以上のプロセスを繰り返しながら、段階的に機能を拡充していくのがBubbleの開発スタイルです。アジャイル的なアプローチと非常に相性が良く、数日~数週間でMVP(Minimum Viable Product)をリリースし、ユーザーからのフィードバックを得ながら改善を重ねられます。


6.応用機能:プラグイン活用と外部API連携■■

ノーコード開発というと、どうしても単純なアプリしか作れないイメージを持つ方もいるかもしれません。しかし、Bubbleはプラグインを使うことで高度な機能拡張が可能です。以下に代表的な事例をいくつか挙げます。

  1. 地図連携(Google Maps Plugin)
    ユーザーの現在地を表示したり、地図上にマーカーを配置して店舗情報を登録できるなど、位置情報を活用したサービスを実装できます。たとえば、宅配サービスや旅行プラン共有サービスなどが考えられます。
  2. 決済機能(Stripe Plugin)
    ECサイトやオンラインサロンなど、有料サービスを提供する際に欠かせない決済を簡単に導入できます。クレジットカード決済からサブスクリプションまで幅広くカバーし、売上管理もBubbleのバックエンドで一元化可能です。
  3. メール配信(SendGrid Plugin)
    会員登録時の確認メールやパスワードリセット、キャンペーン情報を送るニュースレターなどを自動送信できます。複数のテンプレートを用意して条件に応じて切り替えることも、ノーコードで設定できます。
  4. SNS認証(Facebook Login, Google Loginなど)
    ユーザーがわざわざ新規アカウントを作らなくても、SNSのアカウントを使ってログインさせる仕組みを実現します。
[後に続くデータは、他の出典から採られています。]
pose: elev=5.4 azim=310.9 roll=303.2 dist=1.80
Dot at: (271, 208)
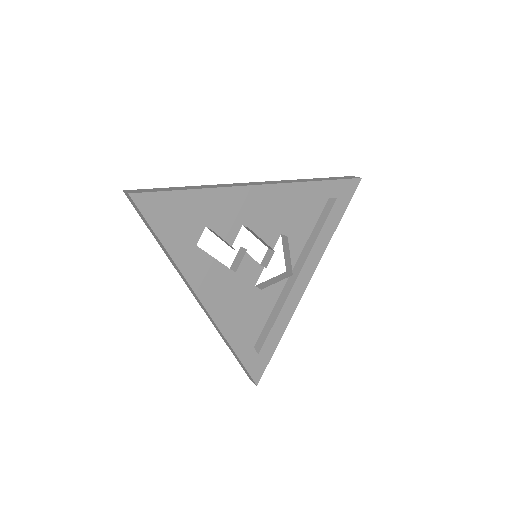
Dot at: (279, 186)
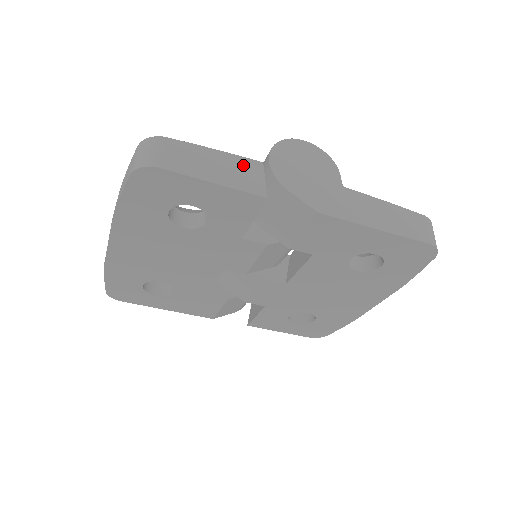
UXを向上させつつ、ユーザーデータ収集も効率化できます。

さらに、BubbleのAPI Connectorを使えば、プラグインとして提供されていないサービスとも連携可能です。APIのエンドポイントを設定し、必要なパラメータを指定することで、外部サービスとのデータのやり取りをスムーズに実行できます。これにより、Bubble上で完結できる範囲がぐっと広がり、たとえば在庫管理システムや顧客管理システムと連携した高度な業務アプリを構築することも不可能ではありません。


7.運用とセキュリティ:ノーコードでも気をつけたいポイント

ノーコードだからといって、セキュリティを軽視してよいわけではありません。Bubble自身もユーザー認証やデータアクセス権限、SSL対応などを標準でサポートしていますが、開発者側も適切な設定をする必要があります。たとえば、データのプライバシールールを細かく設定しないと、意図しない情報が外部から閲覧できてしまうリスクがあります。

また、運用フェーズでは性能面(パフォーマンス)に注意が必要です。ノーコードツールは可視化や汎用性を高めるために抽象レイヤーが多く、その分、複雑な処理を走らせると動作が重くなるケースも考えられます。Bubbleにはプランごとのリソース制限があり、ユーザーアクセスが増えた際には上位プランへの切り替えが必要になる場合もあります。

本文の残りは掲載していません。